- Work instruction -
Reproduce each line of the entries that carries "prenos".

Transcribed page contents
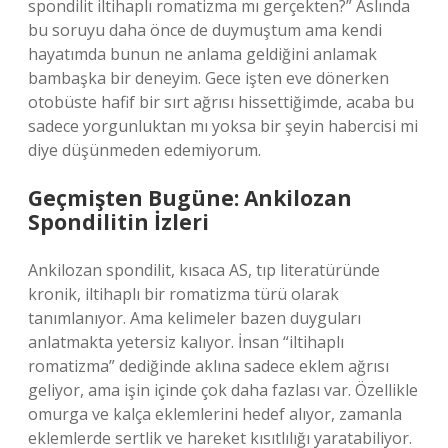
spondilit iltihaplı romatizma mı gerçekten?” Aslında
bu soruyu daha önce de duymuştum ama kendi
hayatımda bunun ne anlama geldiğini anlamak
bambaşka bir deneyim. Gece işten eve dönerken
otobüste hafif bir sırt ağrısı hissettiğimde, acaba bu
sadece yorgunluktan mı yoksa bir şeyin habercisi mi
diye düşünmeden edemiyorum.
Geçmişten Bugüne: Ankilozan
Spondilitin İzleri
Ankilozan spondilit, kısaca AS, tıp literatüründe
kronik, iltihaplı bir romatizma türü olarak
tanımlanıyor. Ama kelimeler bazen duyguları
anlatmakta yetersiz kalıyor. İnsan “iltihaplı
romatizma” dediğinde aklına sadece eklem ağrısı
geliyor, ama işin içinde çok daha fazlası var. Özellikle
omurga ve kalça eklemlerini hedef alıyor, zamanla
eklemlerde sertlik ve hareket kısıtlılığı yaratabiliyor.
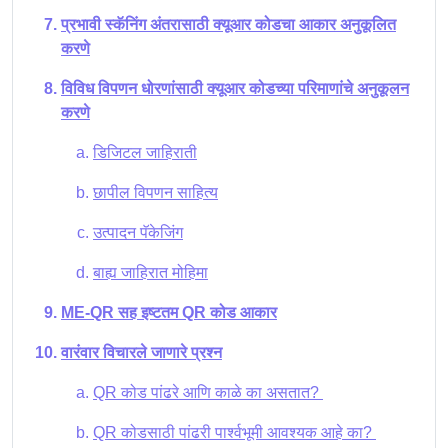
प्रभावी स्कॅनिंग अंतरासाठी क्यूआर कोडचा आकार अनुकूलित
करणे
विविध विपणन धोरणांसाठी क्यूआर कोडच्या परिमाणांचे अनुकूलन
करणे
डिजिटल जाहिराती
छापील विपणन साहित्य
उत्पादन पॅकेजिंग
बाह्य जाहिरात मोहिमा
ME-QR सह इष्टतम QR कोड आकार
वारंवार विचारले जाणारे प्रश्न
QR कोड पांढरे आणि काळे का असतात?
QR कोडसाठी पांढरी पार्श्वभूमी आवश्यक आहे का?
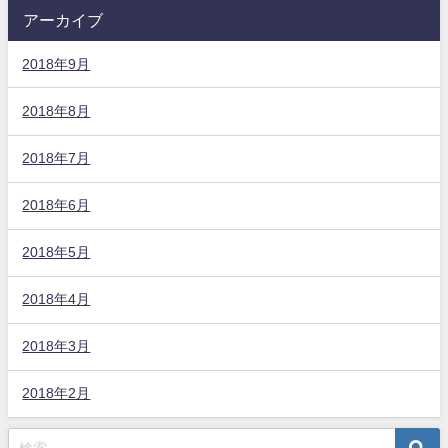
アーカイブ
2018年9月
2018年8月
2018年7月
2018年6月
2018年5月
2018年4月
2018年3月
2018年2月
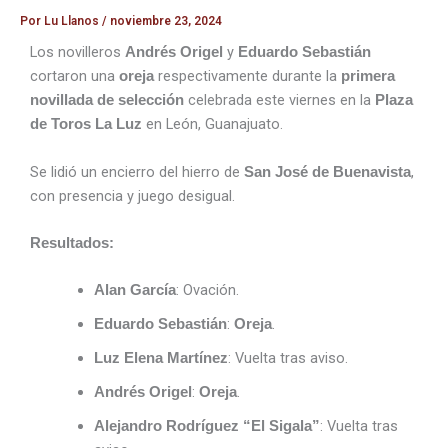
Por
Lu Llanos
/
noviembre 23, 2024
Los novilleros
y
Andrés Origel
Eduardo Sebastián
cortaron una
respectivamente durante la
oreja
primera
celebrada este viernes en la
novillada de selección
Plaza
en León, Guanajuato.
de Toros La Luz
Se lidió un encierro del hierro de
,
San José de Buenavista
con presencia y juego desigual.
Resultados:
: Ovación.
Alan García
:
.
Eduardo Sebastián
Oreja
: Vuelta tras aviso.
Luz Elena Martínez
:
.
Andrés Origel
Oreja
: Vuelta tras
Alejandro Rodríguez “El Sigala”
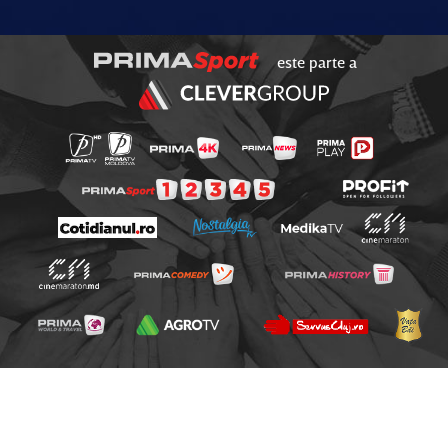
este parte a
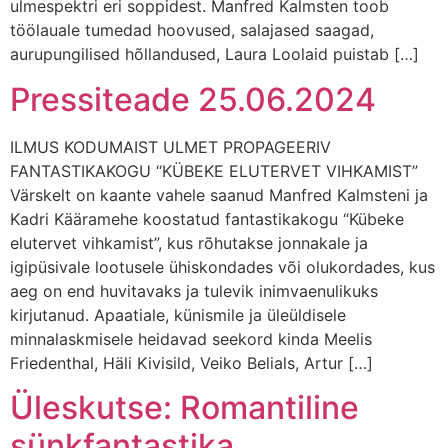
ulmespektri eri soppidest. Manfred Kalmsten toob
töölauale tumedad hoovused, salajased saagad,
aurupungilised hõllandused, Laura Loolaid puistab […]
Pressiteade 25.06.2024
ILMUS KODUMAIST ULMET PROPAGEERIV
FANTASTIKAKOGU “KÜBEKE ELUTERVET VIHKAMIST”
Värskelt on kaante vahele saanud Manfred Kalmsteni ja
Kadri Kääramehe koostatud fantastikakogu “Kübeke
elutervet vihkamist”, kus rõhutakse jonnakale ja
igipüsivale lootusele ühiskondades või olukordades, kus
aeg on end huvitavaks ja tulevik inimvaenulikuks
kirjutanud. Apaatiale, künismile ja üleüldisele
minnalaskmisele heidavad seekord kinda Meelis
Friedenthal, Häli Kivisild, Veiko Belials, Artur […]
Üleskutse: Romantiline
sünkfantastika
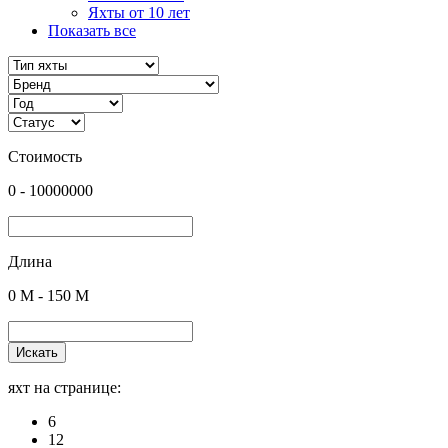
Яхты от 10 лет
Показать все
Стоимость
0
-
10000000
Длина
0
M -
150
M
Искать
яхт на странице:
6
12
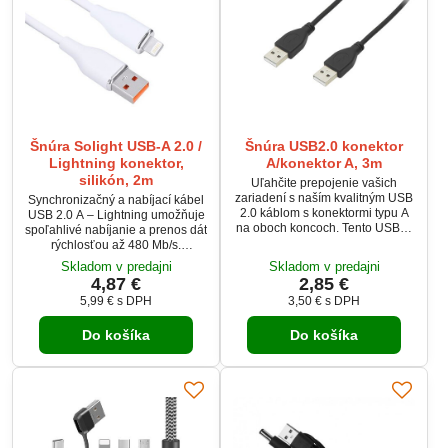
Šnúra Solight USB-A 2.0 /
Šnúra USB2.0 konektor
Lightning konektor,
A/konektor A, 3m
silikón, 2m
Uľahčite prepojenie vašich
zariadení s naším kvalitným USB
Synchronizačný a nabíjací kábel
2.0 káblom s konektormi typu A
USB 2.0 A – Lightning umožňuje
na oboch koncoch. Tento USB-A
spoľahlivé nabíjanie a prenos dát
kábel je ideálny pre prenos dát a
rýchlosťou až 480 Mb/s.
nabíjanie kompatibilných
Kompatibilný s Apple
Skladom v predajni
Skladom v predajni
zariadení, poskytujúc spoľahlivé
zariadeniami (iPod, iPhone, iPad,
4,87 €
2,85 €
a stabilné pripojenie.
iPad mini). Odolný silikónový
5,99 €
s DPH
3,50 €
s DPH
dizajn zabezpečuje flexibilitu a
dlhú životnosť. Vďaka dĺžke 2 m
Do košíka
Do košíka
ponúka pohodlné používanie aj
na väčšie vzdialenosti.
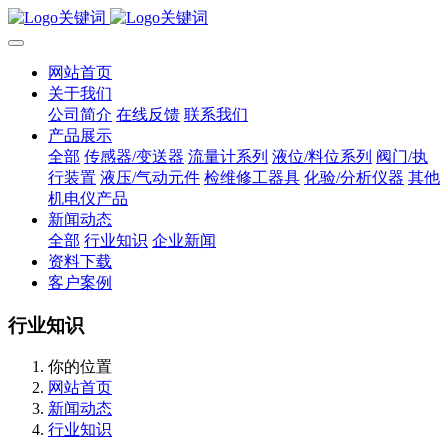
网站首页
关于我们
公司简介
在线反馈
联系我们
产品展示
全部
传感器/变送器
流量计系列
液位/料位系列
阀门/执
行装置
液压/气动元件
检维修工器具
化验/分析仪器
其他
机电仪产品
新闻动态
全部
行业知识
企业新闻
资料下载
客户案例
行业知识
你的位置
网站首页
新闻动态
行业知识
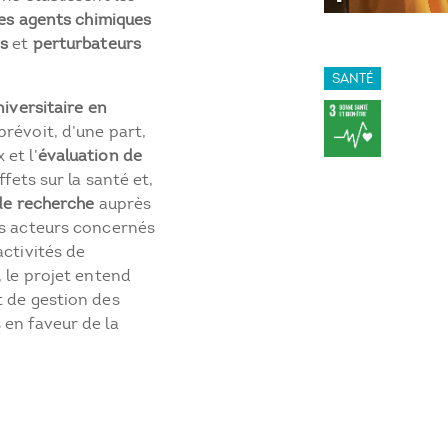
 des agents chimiques
es
et
perturbateurs
SANTÉ
niversitaire en
l prévoit, d’une part,
et l’
évaluation de
ffets sur la santé et,
 de recherche
auprès
es acteurs concernés
activités de
, le projet entend
t de gestion des
 en faveur de la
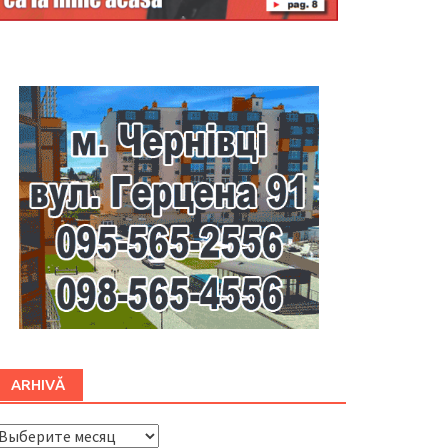
Буковина
ARHIVĂ
ARHIVĂ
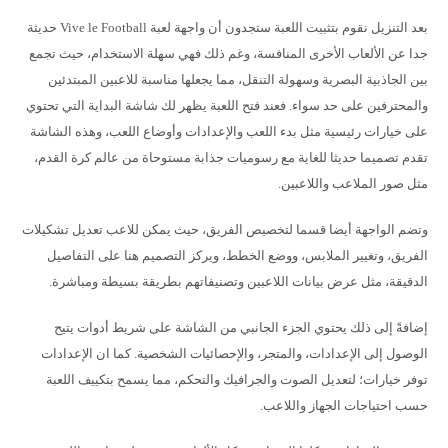
بعد التنزيل نقوم بتثبيت اللعبة ستجدون أن واجهة لعبة Vive le Football حديثة
جدا عن الألعاب الأخرى المنافسة، وغم ذلك فهي سهلة الاستخدام، حيث تجمع
بين الجاذبية البصرية وسهولة التنقل، مما يجعلها مناسبة للاعبين المبتدئين
والمحترفين على حد سواء. فعند فتح اللعبة يظهر لك شاشة البداية التي تحتوي
على خيارات رئيسية مثل بدء اللعب والإعدادات وأوضاع اللعب، وهذه الشاشة
تقدم تصميما حديثا للغاية مع رسوميات جذابة مستوحاة من عالم كرة القدم،
مثل صور الملاعب واللاعبين.
وتضم الواجهة أيضا قسما لتخصيص الفريق، حيث يمكن للاعب تعديل تشكيلات
الفريق، وتغيير الملابس، ووضع الخطط، ويركز التصميم هنا على التفاصيل
الدقيقة، مثل عرض بيانات اللاعبين وتصنيفاتهم بطريقة بسيطة ومباشرة.
إضافةً إلى ذلك يحتوي الجزء الجانبي من الشاشة على شريط أدوات يتيح
الوصول إلى الإعدادات، والمتجر، والإحصائيات الشخصية. كما ان الإعدادات
توفر خيارات؛ لتعديل الصوت والجرافيك والتحكم، مما يسمح بتكييف اللعبة
حسب احتياجات الجهاز واللاعب.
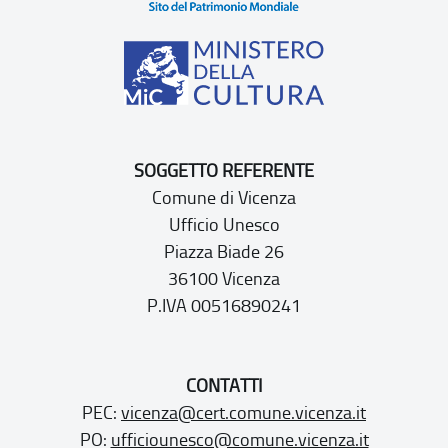
SOGGETTO REFERENTE
Comune di Vicenza
Ufficio Unesco
Piazza Biade 26
36100 Vicenza
P.IVA 00516890241
CONTATTI
PEC:
vicenza@cert.comune.vicenza.it
PO:
ufficiounesco@comune.vicenza.it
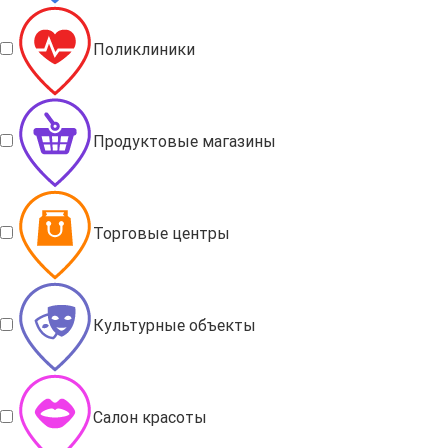
Поликлиники
Продуктовые магазины
Торговые центры
Культурные объекты
Салон красоты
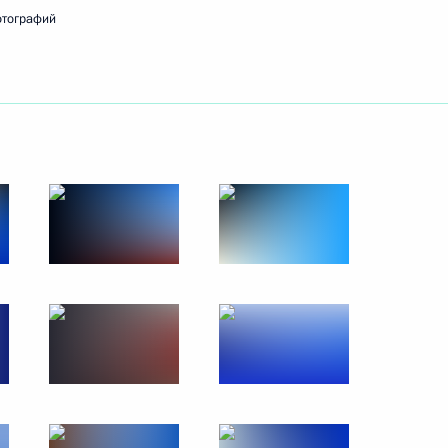
отографий
ть следующие материалы
клинического госпиталя
21
20м
го общества
8
ь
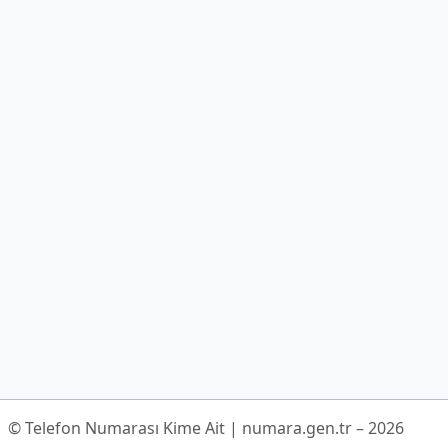
© Telefon Numarası Kime Ait | numara.gen.tr – 2026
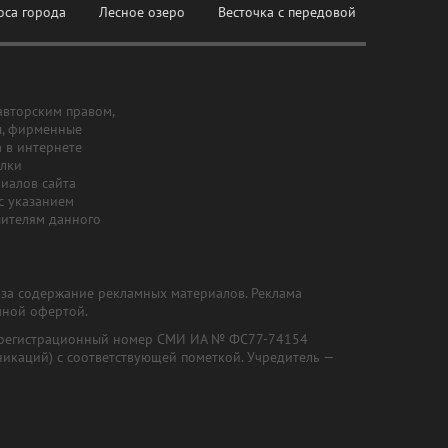
оса города
Лесное озеро
Весточка с передовой
авторским правом,
ы, фирменные
а в интернете
ылки
риалов сайта
с указанием
шителям данного
и за содержание рекламных материалов. Реклама
чной офертой.
") (регистрационный номер СМИ ИА № ФС77-74154
никаций) с соответствующей пометкой. Учредитель —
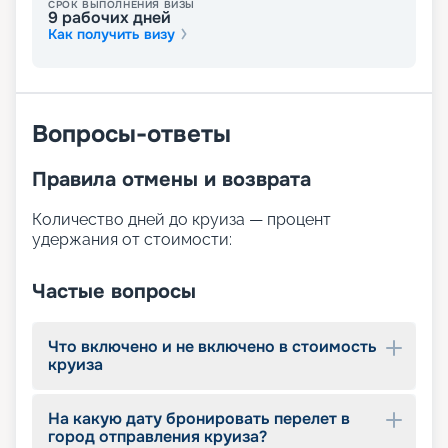
СРОК ВЫПОЛНЕНИЯ ВИЗЫ
турист может выбрать себе отдых по душе. Для
9
рабочих дней
этого на борту доступны:
Как получить визу
просторная солнечная палуба с шезлонгами;
бассейн;
бар ресторан у бассейна и лаунж-бар;
сауна;
Вопросы-ответы
массажный салон;
фитнес-центр с кардиотренажёрами;
сувенирный магазин.
Правила отмены и возврата
Количество дней до круиза — процент
удержания от стоимости:
Частые вопросы
Что включено и не включено в стоимость
круиза
На какую дату бронировать перелет в
город отправления круиза?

- Your solution -
spoľahlivé nabíjanie a prenos dát
kábel je ideálny pre prenos dát a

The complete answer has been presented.